Fit for a Queen: Ye Olde Mitre
The lowdown: Founded in 1546, Ye Olde Mitre is not only one of the capital’s oldest boozers, but it’s home to the most famous wedding guest gossip in the whole of London, possibly even the world. It was here, in the courtyard outside the wood-panelled pub, on the eve of her father Henry VIII’s wedding, Queen Elizabeth I is said to have danced around a cherry tree with her court favourite, Sir Christopher Hatton. Almost impossible to find, tucked between numbers eight and nine down a nondescript alley in Hatton Garden, Ye Olde Mitre is a traditional London pub, with the exception of a certain famous preserved cherry tree sitting in one of its dark corners.
Nearest Tube: Chancery Lane
The tavern is sandwiched between the supposed sites of the Demon Barber of Fleet Street, Sweeney Todd’s barber and his mistress Mrs Lovett’s pie shop.

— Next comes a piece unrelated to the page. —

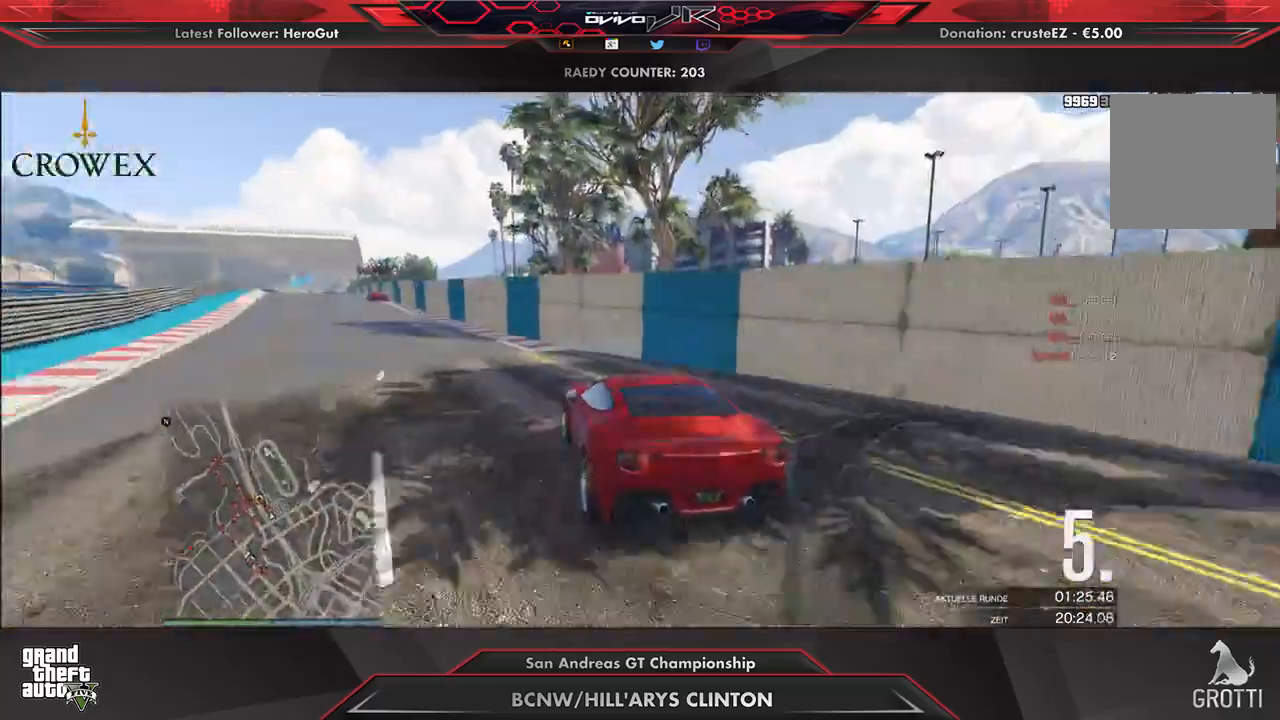
{"buttons": ["R2"], "left_stick": "center", "right_stick": "center", "events": [[104, "left_stick", "left"], [333, "left_stick", "center"], [417, "left_stick", "left"], [500, "left_stick", "center"]]}
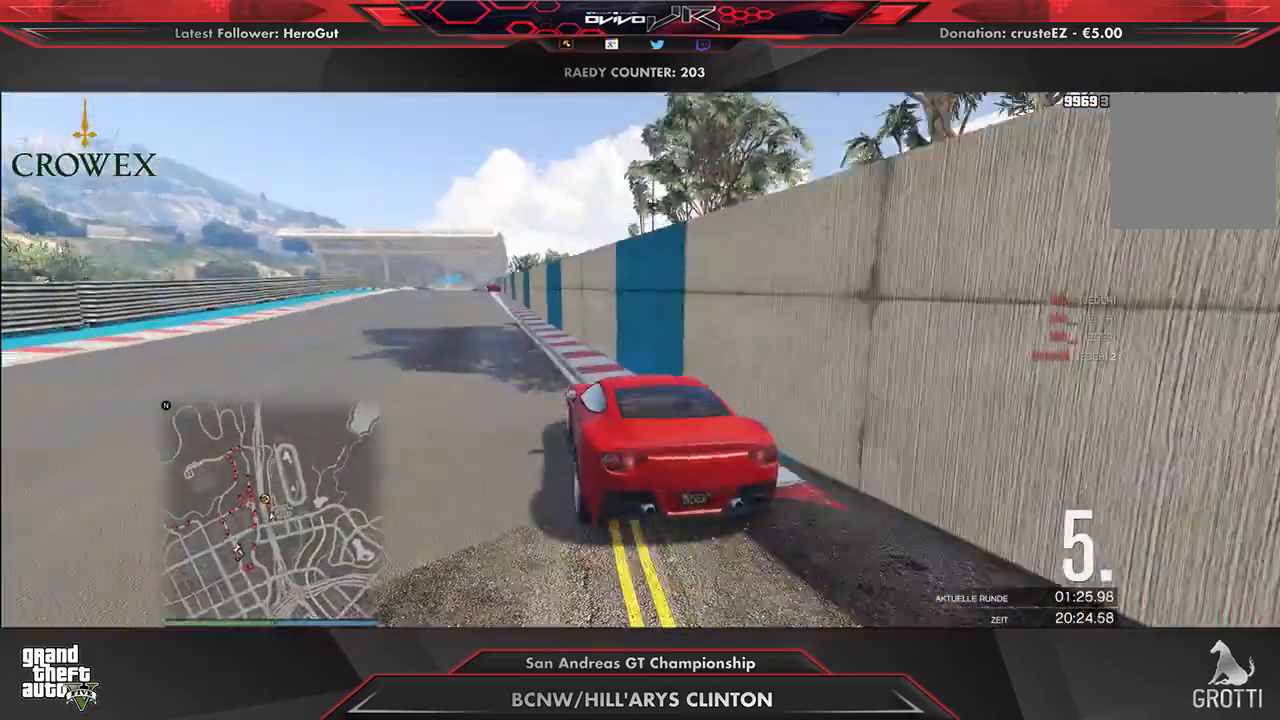
{"buttons": ["R2"], "left_stick": "center", "right_stick": "center", "events": [[104, "left_stick", "down-left"], [188, "left_stick", "center"], [375, "left_stick", "up-right"], [438, "left_stick", "center"]]}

Perfect for pirates: The Prospect of Whitby
The lowdown: Located in Wapping, The Prospect of Whitby occupies a choice spot on the River Thames, and attracts a mixed crowd of in-the-know locals and travellers, who come to enjoy the views from its terrace. Back in the day it was frequented by sailors, pirates and smugglers, the latter of which used the pub as a base from which to conduct their dodgy dealings. During the 17th century, hangings ordered by the notoriously punitive Judge Jeffreys, were conducted nearby in view of the pub, and today a noose still stands outside to mark this dark past. It’s believed that JMW Turner used to paint here too, while the diarist Samuel Pepys was also a regular.